Olhar Econômico

No mundo atual, nenhum Estado pode ser uma ilha

Autor

  • João Grandino Rodas

    é sócio do Grandino Rodas Advogados ex-reitor da Universidade de São Paulo (USP) professor titular da Faculdade de Direito da USP mestre em Direito pela Harvard Law School e presidente do Centro de Estudos de Direito Econômico e Social (Cedes).

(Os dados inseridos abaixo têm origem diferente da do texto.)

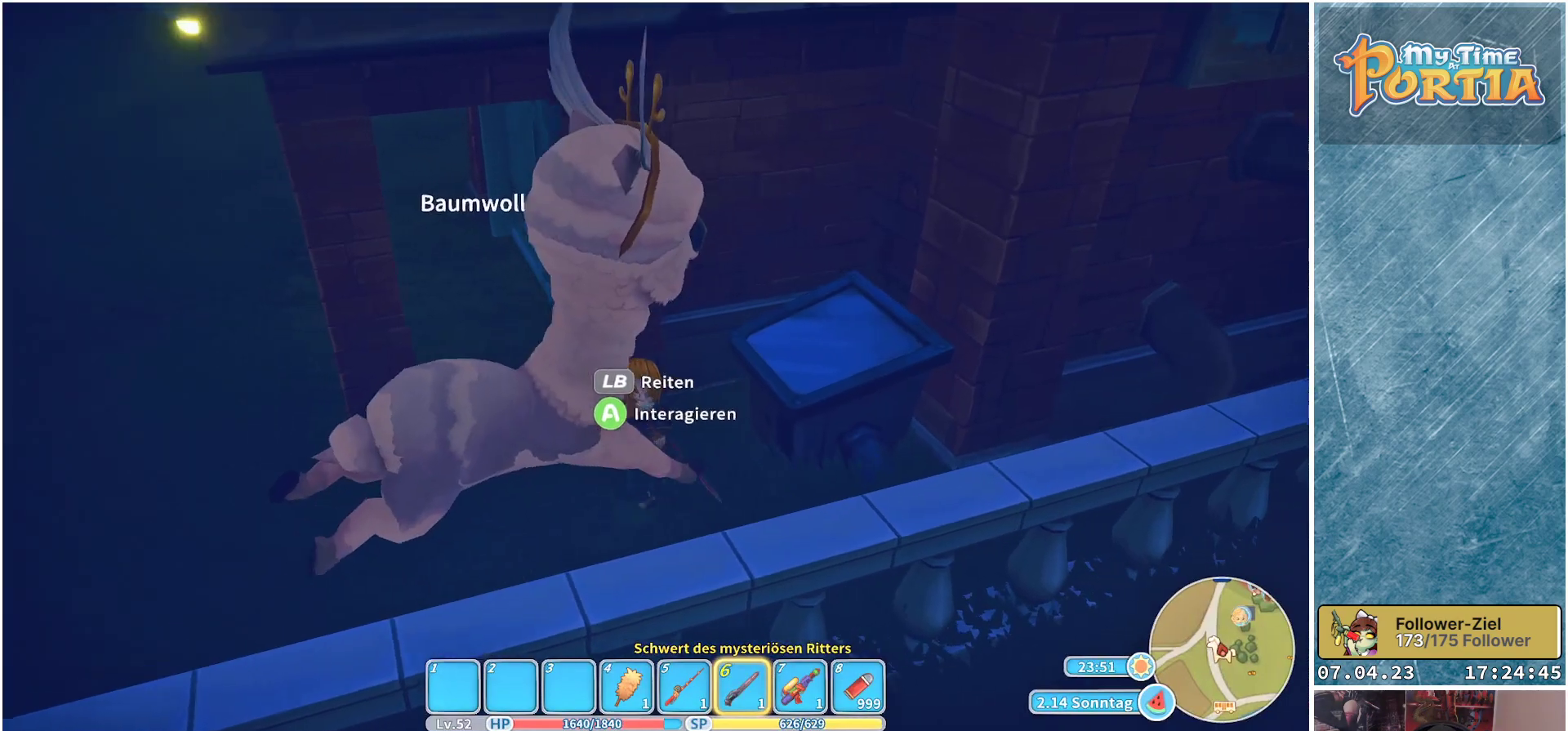
{"buttons": [], "left_stick": "down-right", "right_stick": "center", "events": [[500, "left_stick", "down-right"]]}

2 de fevereiro de 2017, 7h00

Spacca
João Grandino Rodas [Spacca]Desde cerca de 1500, convivemos com a figura do Estado soberano, que embora tenha tido sua soberania desgastada e relativizada, continua sendo a maneira com que o mundo se subdivide. Seu surgimento fez com que um novo ramo jurídico aparecesse — o direito internacional público —, justamente para regular o relacionamento externo entre tais leviatãs, no dizer de Hobbes. Em decorrência do advento dos Estados, uma série de ocorrências teve lugar, de que as mais significativas são: (i) o tratado internacional, instrumento já usado imemorialmente, evoluiu da forma bilateral com conteúdo contratual, para o formato multilateral, que, por veicular de norma jurídica, tornou-se o modo mais próximo de se “legislar” internacionalmente; (ii) foram criadas organizações internacionais intergovernamentais, que, dotadas de poder delegado dos Estados-membros, tornaram-se sujeitos de direito internacional, capazes de exprimir “vontade própria” e de concluir tratados.

As organizações internacionais possuem configurações variadas, indo de organizações de vocação universal de caráter político ou geral até organismos regionais de integração econômica; com competências variadas, cujos extremos são as supranacionais e as meras formuladoras de política. Essas organizações chamam atenção não somente pela sua importância no mundo hodierno em razão do poder que detém, nos mais diversos campos, mas também pelo número assombroso a que chegaram. Enquanto os Estados beiram a duas centenas, as organizações internacionais intergovernamentais — assim chamadas por seus membros serem Estados — superam quase três vezes o número de Estados. Como as organizações internacionais surgiram para tratar, permanentemente, de determinadas questões incumbidas pelos Estados fundadores, necessário foi criar-se a categoria de funcionários internacionais, que passou a ser tratada similarmente ao funcionalismo diplomático dos Estados, tanto em status e garantias, quanto em remuneração e benefícios. Obviamente, hoje, o número do funcionalismo internacional ascende a muitos milhares e seu custo é altíssimo.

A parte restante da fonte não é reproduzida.